The politics of this issue is difficult, because as the ban currently is must be opposed. But I have other, ancillary concerns with it as well. If a ban comes before the legislature, we have a number of local politicians who will likely part from NRA on this issue, even though on other issues they would be otherwise good. I don’t want them to get in the habit of having to go against NRA, especially when I know doing that isn’t likely to hurt them much considering the suburban makeup of the local gun community (most of whom don’t do pigeon shooting, or even hunting dog training for that matter). The only hope is to keep this bottled up in committee so they don’t have to vote on it. Philadelphia Gun Club is making it more likely there’s going to be a vote.
For the record, Pennsylvania is not the only state that still has pigeon shoots. The animal rights folks are lying in order to embarrass us on that count. But Philadelphia Gun Club is the only club in a suburban area doing them. While I understand the club has been around for a long time, and has been doing live pigeon shoots nearly as long, I think they are doing the shooting sports and hunters a grave disservice by continuing to hold live pigeon shoots in an area where it’s not possible to be discrete about it, and where the surrounding culture is not going to be supportive of the practice.
I am going to have to agree on this one. Live pigeon shoots are not going to go over with suburbanites. The NRA should stay out of this. This is a lose-lose deal.
I believe shooting animals in any case is sick. The fact that shooting cute little pigeons would be unpopular with suburbanites, to me, is beside the point. For you, that seems to be the whole point, the public perception. You had a similar argument, which caused no end to controversy among your own, about open carry. Your whole thing is about the perception.
I say this, shooting animals with guns is wrong, period. Carrying guns, often where there is no danger and practically zero possibility that the gun will be used, is wrong.
Maybe the negative public perception should tell you something. Instead of disparaging those who object to these practices, an open-minded person would consider that they may have a point.
“I believe shooting animals in any case is sick.”
Written like someone who knows nothing about proper population control. The choice in many areas is shoot them (in which case the hunter gets meat and the state gets money) or hit them with motorvehicles. The latter is far less humane and far more expensive for everyone.
Jeff,
Mike is arguing from emotion.

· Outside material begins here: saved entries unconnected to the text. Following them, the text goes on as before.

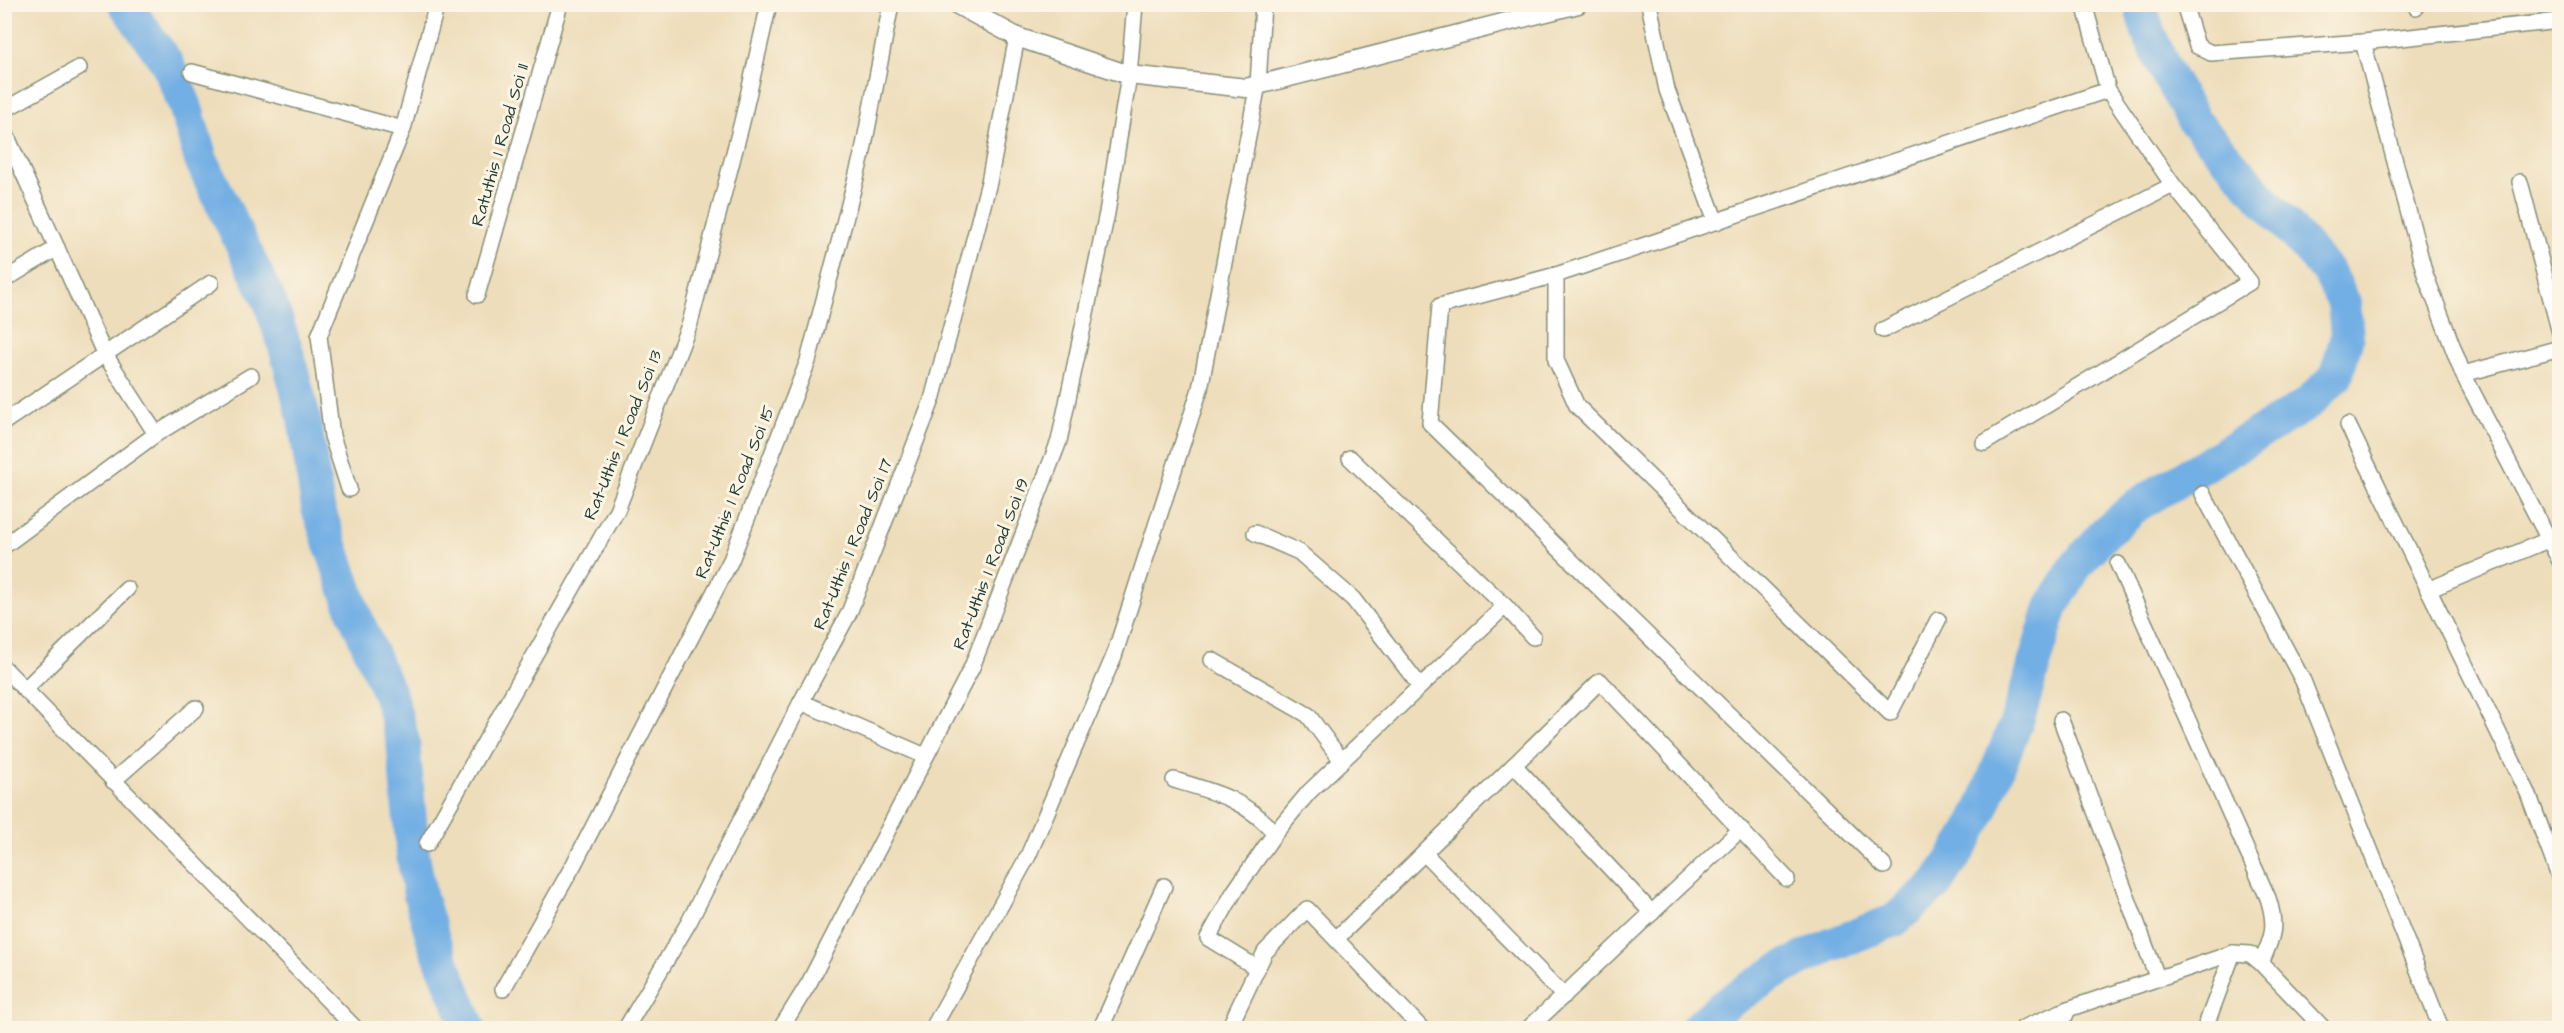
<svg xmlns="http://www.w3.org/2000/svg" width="2564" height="1033" font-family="'Architects Daughter',sans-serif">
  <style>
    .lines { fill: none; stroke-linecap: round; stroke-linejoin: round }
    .river { stroke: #72afe4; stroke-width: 34 }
    .minor-casing { stroke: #868d77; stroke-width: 18 }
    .tertiary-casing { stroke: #868d77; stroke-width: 21 }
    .minor { stroke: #fff; stroke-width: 15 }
    .tertiary { stroke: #fff; stroke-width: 18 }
    .labels { text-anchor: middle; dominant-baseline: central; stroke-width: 6; stroke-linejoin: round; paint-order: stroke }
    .street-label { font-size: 18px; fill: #1f3d34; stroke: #fcf5e5 }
  </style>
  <rect width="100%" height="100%" fill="#fcf5e5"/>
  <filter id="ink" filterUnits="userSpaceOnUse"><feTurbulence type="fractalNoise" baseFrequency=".0167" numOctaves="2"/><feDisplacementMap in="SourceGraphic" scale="12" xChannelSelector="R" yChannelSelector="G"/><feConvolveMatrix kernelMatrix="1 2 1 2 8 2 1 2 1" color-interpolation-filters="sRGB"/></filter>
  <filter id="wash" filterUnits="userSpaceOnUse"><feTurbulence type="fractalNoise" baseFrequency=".008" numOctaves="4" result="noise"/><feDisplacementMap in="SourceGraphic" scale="24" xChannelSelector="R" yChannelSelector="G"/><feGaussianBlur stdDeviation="1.35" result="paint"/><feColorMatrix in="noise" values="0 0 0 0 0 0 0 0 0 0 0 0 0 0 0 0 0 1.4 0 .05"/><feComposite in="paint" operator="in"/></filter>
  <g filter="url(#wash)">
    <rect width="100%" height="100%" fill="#edddba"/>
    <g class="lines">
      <g class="river">
        <path d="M125 4 167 63 185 105 201 160 270 302 287 353 304 418 318 508 354 613 390 696 403 741 413 855 420 895 434 942 469 1028"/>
        <path d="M1697 1028 1725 1004 1779 970 1828 946 1895 920 1936 884 1965 841 1982 808 2018 718 2051 608 2076 566 2104 534 2137 505 2306 405 2336 377 2347 336 2344 303 2329 273 2194 121 2169 78 2148 32 2140 4"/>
      </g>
    </g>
  </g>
  <g filter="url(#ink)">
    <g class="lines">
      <g class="minor-casing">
        <g id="minor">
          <path d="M1649 4 1667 90 1716 222"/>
          <path d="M2184 4 2197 46 2211 53 2363 42 2560 21"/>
          <path d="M2416 4V7"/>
          <path d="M2363 42 2425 274 2463 374 2560 561"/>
          <path d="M192 72 403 129"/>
          <path d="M4 110 79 68"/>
          <path d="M4 130 104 353 156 434"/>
          <path d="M2520 182 2560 333"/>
          <path d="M1556 275V360L1577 406 1890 713 1938 620"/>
          <path d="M4 280 57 248"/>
          <path d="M477 295 560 4"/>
          <path d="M1883 330 2173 185"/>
          <path d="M2463 374 2560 348"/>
          <path d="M4 422 211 283"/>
          <path d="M2348 425 2528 793 2560 879"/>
          <path d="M1984 443 2250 282 2173 185 2108 90 2084 4"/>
          <path d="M1350 458 1505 606 1533 637"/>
          <path d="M349 489 332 436 319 336 403 129 437 4"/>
          <path d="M2203 494 2303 681 2441 1028"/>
          <path d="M1255 533 1299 552 1353 599 1420 686"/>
          <path d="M4 546 156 434 251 376"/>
          <path d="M2118 564 2268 898C2277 926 2273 937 2261 963"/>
          <path d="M2428 590 2548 540"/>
          <path d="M1212 660 1308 715 1342 761"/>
          <path d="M4 668 355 1028"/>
          <path d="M25 689 127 589"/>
          <path d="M801 702 925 756"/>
          <path d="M2061 720 2157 977"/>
          <path d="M1514 765 1652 913"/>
          <path d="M1174 780C1215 792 1246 800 1275 833"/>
          <path d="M113 781 196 708"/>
          <path d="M427 844 617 510 690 323 742 122 769 4"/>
          <path d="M1424 853 1564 996"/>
          <path d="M1884 866 1430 423 1440 306 1556 275 2108 90"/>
          <path d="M1336 939 1600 681 1787 879"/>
          <path d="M1257 968 1208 938 1234 892 1275 833 1309 792 1505 606"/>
          <path d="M503 989 574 864 731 560 808 361 863 151 891 4"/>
          <path d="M626 1028 689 922 801 702 849 613 932 400 989 182 1017 37"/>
          <path d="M781 1028 809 983 972 667 1059 441 1107 213 1129 75 1135 4"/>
          <path d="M933 1028 1028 856 1114 656 1200 389 1258 84 1263 4"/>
          <path d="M1101 1028 1164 886"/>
          <path d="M1229 1028 1265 952 1307 909 1421 1028"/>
          <path d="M1529 1028 1741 829"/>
          <path d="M2023 1028 2068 1009 2233 953 2250 954 2261 963 2323 1028"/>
          <path d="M2060 1028 2068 1009"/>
          <path d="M2205 1028 2233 953"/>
        </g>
      </g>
      <g class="tertiary-casing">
        <path id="tertiary" d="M956 4 1017 37 1129 75 1246 88 1578 4"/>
      </g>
      <use href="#minor" class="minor"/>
      <use href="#tertiary" class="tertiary"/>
    </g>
  </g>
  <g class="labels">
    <g class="street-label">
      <text transform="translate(500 145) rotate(-74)">Ratuthis 1 Road Soi 11</text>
      <text transform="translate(623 435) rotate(-68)">Rat-Uthis 1 Road Soi 13</text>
      <text transform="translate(735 492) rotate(-68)">Rat-Uthis 1 Road Soi 15</text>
      <text transform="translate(853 544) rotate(-68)">Rat-Uthis 1 Road Soi 17</text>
      <text transform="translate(991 564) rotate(-69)">Rat-Uthis 1 Road Soi 19</text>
    </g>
  </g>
  <rect width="2564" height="1033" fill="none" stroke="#fcf5e5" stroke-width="24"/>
</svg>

Pointing out the facts about responsible, professional wildlife management (or of carry for that matter) won’t make a difference.
People who allow their emotions to triumph over reason, particulary when policy questions are at issue, can only have education offered to them, they can’t be forced to accept it.. Until they decide to think instead of feel all you can do is acknowledge their feelings and move on.
“Maybe the negative public perception should tell you something. Instead of disparaging those who object to these practices, an open-minded person would consider that they may have a point.”
So since the majority of the US population opposes MikeB’s ‘common sense gun control’, he openly admits he is closed-minded.
I don’t consider shooting animals to be unethical as long as it’s done in a sustainable way, and the animal isn’t wasted. Given that, I’m not entirely pro-pigeon shooting, but I don’t think the practice should be a crime.
I know plenty of Philadelphians, and they uniformly hate the pigeons. Filthy flying rats, crap on everything. If the debate is framed in terms of raising even more pigeons, people will be against it. But if you can kill off the pigeons we already have, you’ll get a thumbs up.
I say this, shooting animals with guns is wrong, period.
Do yourself a favor, stay out of PA in fall, you’d be in tears in short order given the number of hunters in this state.
That said, I think we’re gonna end up losing this one, and the Nanny Staters are gonna get this one. Not enough people realize this is a liberty issue, and there are too many hunters going, it ain’t huntin’, don’t care.
“Your whole thing is about the perception.”
ZOMG! I actually agree with the execrable MikeB. I should probably run over to church to make sure Jesus hasn’t jumped off the Cross.
You need to decide exactly what you are. If you’re a fellow who has a firearms hobby, then fine. If, on the other hand, you’re what you claim to be, a Second Amendment advocate, then you need to be that.
You are 100% entitled to any opinion you want to espouse, so please don’t think I’m trying to force you to agree with anything I might hold an opinion on. My problem is that you, at least according to the annual rankings, occupy a fairly prominent place in the gun blogging community, and when you keep posting stuff that you think is bad/wrong, it’s far too similar to Justice Scalia’s Heller decision wherein he laid out what sort of gun control laws SCOTUS would find to be within the framework of the Constitution.
Have you really done everything you’ve done on behalf of the RKBA only to get cited by some gun controller in support of their argument? Especially over some oddball issue such as this?